(Stored entries)

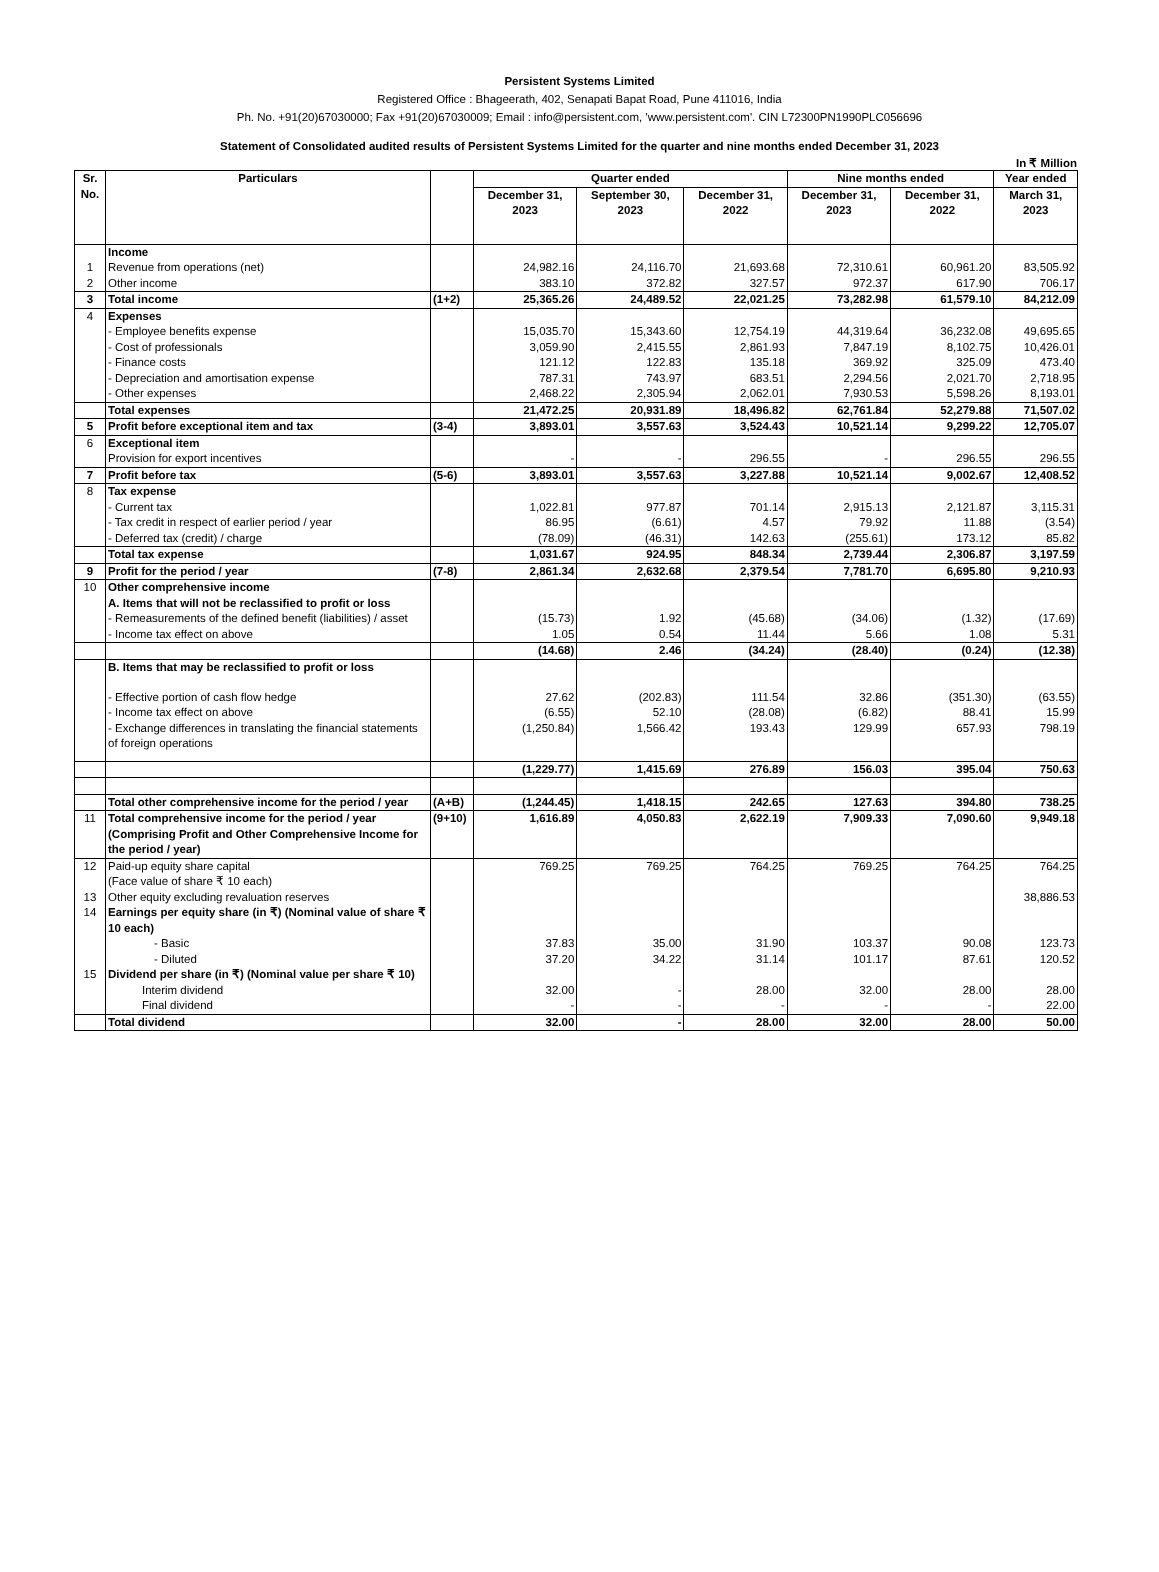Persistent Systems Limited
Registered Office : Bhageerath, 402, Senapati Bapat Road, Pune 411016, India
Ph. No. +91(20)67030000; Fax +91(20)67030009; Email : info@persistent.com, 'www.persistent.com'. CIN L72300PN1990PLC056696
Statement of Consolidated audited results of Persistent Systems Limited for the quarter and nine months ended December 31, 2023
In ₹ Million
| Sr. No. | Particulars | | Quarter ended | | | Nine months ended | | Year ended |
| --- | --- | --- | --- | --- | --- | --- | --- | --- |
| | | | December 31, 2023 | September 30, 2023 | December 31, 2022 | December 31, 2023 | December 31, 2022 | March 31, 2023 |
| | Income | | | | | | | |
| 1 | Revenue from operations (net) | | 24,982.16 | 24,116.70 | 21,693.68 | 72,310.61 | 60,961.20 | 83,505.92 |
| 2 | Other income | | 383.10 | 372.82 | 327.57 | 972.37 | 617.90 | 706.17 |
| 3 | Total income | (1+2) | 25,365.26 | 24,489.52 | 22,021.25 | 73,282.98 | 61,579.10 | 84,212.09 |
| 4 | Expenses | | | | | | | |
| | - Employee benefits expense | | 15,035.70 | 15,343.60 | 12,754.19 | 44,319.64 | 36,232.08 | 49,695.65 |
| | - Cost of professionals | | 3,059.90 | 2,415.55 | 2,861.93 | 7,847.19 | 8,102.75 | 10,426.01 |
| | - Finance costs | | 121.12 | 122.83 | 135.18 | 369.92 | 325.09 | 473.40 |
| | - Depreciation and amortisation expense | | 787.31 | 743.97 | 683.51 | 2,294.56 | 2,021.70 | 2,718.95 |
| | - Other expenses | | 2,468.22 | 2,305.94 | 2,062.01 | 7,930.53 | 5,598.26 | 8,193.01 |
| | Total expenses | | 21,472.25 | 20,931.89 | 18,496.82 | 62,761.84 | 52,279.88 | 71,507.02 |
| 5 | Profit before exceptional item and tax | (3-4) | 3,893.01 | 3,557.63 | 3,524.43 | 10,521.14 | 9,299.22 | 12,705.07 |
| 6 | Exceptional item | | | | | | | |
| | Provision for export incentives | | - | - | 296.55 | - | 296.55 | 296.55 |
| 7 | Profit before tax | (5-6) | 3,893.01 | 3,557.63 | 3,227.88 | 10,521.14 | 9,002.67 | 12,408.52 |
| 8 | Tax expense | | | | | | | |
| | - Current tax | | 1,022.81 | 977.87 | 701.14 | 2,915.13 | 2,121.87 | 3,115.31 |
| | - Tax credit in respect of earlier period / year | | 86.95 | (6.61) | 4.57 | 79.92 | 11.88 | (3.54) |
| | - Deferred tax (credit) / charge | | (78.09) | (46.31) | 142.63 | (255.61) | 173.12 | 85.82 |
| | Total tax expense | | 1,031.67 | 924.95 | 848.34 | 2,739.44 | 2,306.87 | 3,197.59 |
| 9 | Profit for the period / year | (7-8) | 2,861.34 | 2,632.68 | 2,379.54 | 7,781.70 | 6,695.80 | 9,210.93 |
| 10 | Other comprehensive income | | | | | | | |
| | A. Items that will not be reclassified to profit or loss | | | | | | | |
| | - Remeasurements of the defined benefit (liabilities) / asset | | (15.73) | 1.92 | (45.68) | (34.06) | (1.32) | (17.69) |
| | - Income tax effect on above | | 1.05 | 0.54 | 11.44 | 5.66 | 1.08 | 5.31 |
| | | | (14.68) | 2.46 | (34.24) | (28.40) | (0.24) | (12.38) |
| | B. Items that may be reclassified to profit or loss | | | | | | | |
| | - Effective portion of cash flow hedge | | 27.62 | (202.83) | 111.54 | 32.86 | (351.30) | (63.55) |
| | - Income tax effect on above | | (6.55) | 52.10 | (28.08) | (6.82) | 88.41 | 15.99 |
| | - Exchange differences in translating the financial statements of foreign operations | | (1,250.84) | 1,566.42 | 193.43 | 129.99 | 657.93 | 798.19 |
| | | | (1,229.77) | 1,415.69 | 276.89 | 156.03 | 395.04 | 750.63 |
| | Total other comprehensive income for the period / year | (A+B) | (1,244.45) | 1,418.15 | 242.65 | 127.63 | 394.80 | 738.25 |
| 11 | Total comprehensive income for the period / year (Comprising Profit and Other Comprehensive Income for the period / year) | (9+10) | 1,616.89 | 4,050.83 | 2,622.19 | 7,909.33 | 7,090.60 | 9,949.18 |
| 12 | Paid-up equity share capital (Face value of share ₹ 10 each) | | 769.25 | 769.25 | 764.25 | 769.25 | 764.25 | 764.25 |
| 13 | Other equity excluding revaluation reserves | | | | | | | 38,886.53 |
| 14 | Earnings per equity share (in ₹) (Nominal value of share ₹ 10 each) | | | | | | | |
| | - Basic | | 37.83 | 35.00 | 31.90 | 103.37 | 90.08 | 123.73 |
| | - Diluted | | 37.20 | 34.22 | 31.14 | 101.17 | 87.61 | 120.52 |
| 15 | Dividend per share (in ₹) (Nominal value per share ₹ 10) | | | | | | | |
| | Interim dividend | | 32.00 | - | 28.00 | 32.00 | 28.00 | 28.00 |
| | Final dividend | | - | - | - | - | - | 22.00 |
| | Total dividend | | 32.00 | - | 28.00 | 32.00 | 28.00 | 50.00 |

--

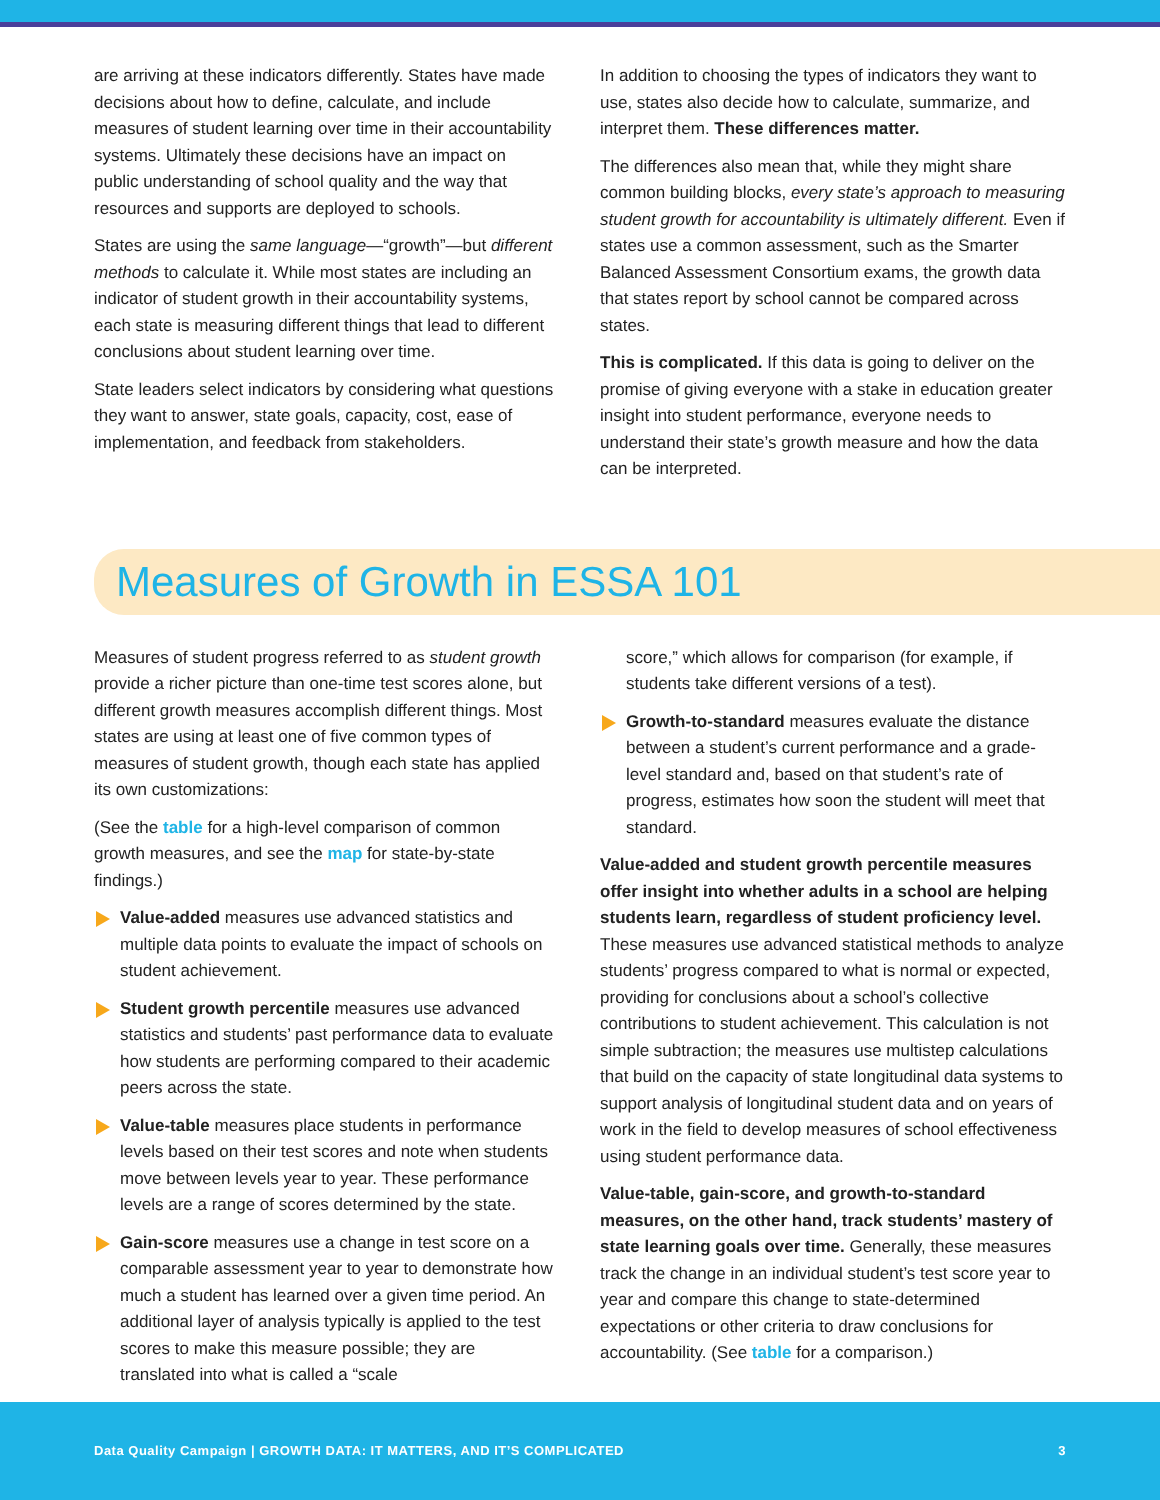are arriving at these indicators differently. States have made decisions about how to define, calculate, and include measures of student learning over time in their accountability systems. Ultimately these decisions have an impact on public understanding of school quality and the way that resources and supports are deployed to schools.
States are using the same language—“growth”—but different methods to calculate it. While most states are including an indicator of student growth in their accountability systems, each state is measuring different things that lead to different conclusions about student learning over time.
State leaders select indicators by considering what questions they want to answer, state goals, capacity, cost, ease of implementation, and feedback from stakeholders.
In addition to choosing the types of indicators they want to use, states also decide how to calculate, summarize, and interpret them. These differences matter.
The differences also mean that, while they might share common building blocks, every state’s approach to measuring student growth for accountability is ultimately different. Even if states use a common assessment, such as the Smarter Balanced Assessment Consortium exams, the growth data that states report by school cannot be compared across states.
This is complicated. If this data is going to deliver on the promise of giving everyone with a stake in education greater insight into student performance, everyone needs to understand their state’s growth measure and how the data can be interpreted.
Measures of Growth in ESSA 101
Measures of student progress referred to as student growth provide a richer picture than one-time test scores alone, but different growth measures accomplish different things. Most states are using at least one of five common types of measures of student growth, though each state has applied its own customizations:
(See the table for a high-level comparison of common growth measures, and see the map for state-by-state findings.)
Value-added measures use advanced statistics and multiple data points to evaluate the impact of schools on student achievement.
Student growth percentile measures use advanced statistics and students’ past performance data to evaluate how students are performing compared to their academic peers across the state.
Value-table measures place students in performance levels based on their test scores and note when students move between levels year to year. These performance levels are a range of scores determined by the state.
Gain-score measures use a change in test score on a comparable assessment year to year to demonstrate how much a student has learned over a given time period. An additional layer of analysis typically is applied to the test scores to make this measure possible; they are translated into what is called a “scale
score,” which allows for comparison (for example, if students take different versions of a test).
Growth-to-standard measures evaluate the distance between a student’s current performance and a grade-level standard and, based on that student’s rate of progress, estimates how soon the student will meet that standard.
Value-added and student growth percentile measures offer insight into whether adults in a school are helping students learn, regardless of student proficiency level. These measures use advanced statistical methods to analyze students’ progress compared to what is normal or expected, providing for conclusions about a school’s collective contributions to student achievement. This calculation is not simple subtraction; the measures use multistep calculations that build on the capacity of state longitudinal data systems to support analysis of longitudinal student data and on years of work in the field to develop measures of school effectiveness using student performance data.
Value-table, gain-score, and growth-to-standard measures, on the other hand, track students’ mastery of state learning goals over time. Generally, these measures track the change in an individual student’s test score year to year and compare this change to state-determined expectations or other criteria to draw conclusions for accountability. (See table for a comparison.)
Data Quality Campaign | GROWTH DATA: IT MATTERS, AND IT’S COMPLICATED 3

==

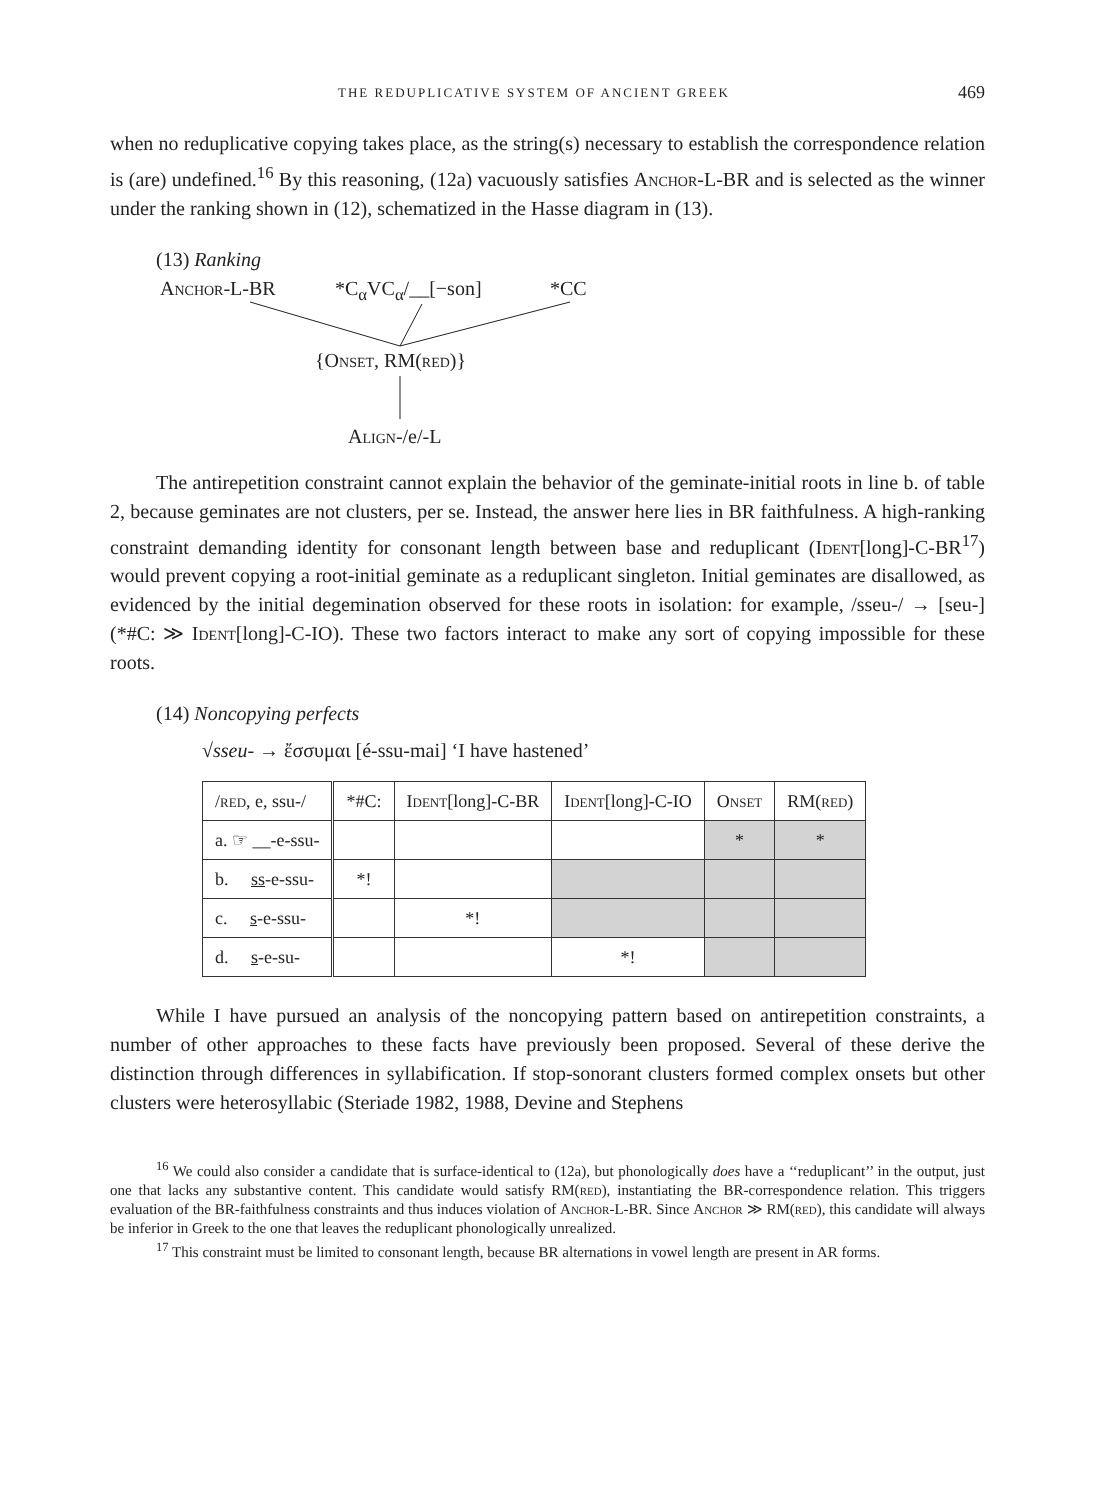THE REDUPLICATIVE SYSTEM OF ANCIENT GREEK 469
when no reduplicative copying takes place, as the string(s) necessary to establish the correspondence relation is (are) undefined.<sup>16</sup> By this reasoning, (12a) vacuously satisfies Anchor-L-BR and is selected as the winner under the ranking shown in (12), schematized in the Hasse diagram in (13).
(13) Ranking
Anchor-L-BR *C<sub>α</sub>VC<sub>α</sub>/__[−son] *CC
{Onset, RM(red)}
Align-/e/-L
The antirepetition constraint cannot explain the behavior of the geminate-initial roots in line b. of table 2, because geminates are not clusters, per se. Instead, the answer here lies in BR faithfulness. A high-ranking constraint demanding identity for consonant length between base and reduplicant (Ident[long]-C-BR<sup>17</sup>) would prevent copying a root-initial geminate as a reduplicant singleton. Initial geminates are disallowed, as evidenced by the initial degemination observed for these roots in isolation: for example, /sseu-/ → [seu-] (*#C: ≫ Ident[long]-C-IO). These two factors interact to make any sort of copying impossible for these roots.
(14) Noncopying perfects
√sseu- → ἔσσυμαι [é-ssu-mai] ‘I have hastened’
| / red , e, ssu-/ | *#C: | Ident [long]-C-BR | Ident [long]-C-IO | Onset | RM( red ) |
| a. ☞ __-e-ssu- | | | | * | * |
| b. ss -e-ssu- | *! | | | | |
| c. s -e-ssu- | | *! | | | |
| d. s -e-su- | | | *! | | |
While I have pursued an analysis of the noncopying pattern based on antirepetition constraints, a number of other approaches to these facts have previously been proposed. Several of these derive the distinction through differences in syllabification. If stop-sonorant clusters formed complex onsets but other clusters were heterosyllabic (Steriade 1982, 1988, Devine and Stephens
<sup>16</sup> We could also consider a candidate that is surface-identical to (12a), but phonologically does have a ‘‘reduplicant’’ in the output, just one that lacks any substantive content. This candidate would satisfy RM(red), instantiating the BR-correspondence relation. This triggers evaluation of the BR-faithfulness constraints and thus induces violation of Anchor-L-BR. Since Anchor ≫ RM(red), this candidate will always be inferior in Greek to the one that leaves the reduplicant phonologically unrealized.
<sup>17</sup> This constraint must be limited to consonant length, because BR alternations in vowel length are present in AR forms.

▸ **What to produce**
Would you print exactly, and only, the lines of the data above from the line with "14 | Earnings" through the line with "28.00 | 50.00 |", inclusive?

▸ **Reply**
| 14 | Earnings per equity share (in ₹) (Nominal value of share ₹ 10 each) | | | | | | | |
| | - Basic | | 37.83 | 35.00 | 31.90 | 103.37 | 90.08 | 123.73 |
| | - Diluted | | 37.20 | 34.22 | 31.14 | 101.17 | 87.61 | 120.52 |
| 15 | Dividend per share (in ₹) (Nominal value per share ₹ 10) | | | | | | | |
| | Interim dividend | | 32.00 | - | 28.00 | 32.00 | 28.00 | 28.00 |
| | Final dividend | | - | - | - | - | - | 22.00 |
| | Total dividend | | 32.00 | - | 28.00 | 32.00 | 28.00 | 50.00 |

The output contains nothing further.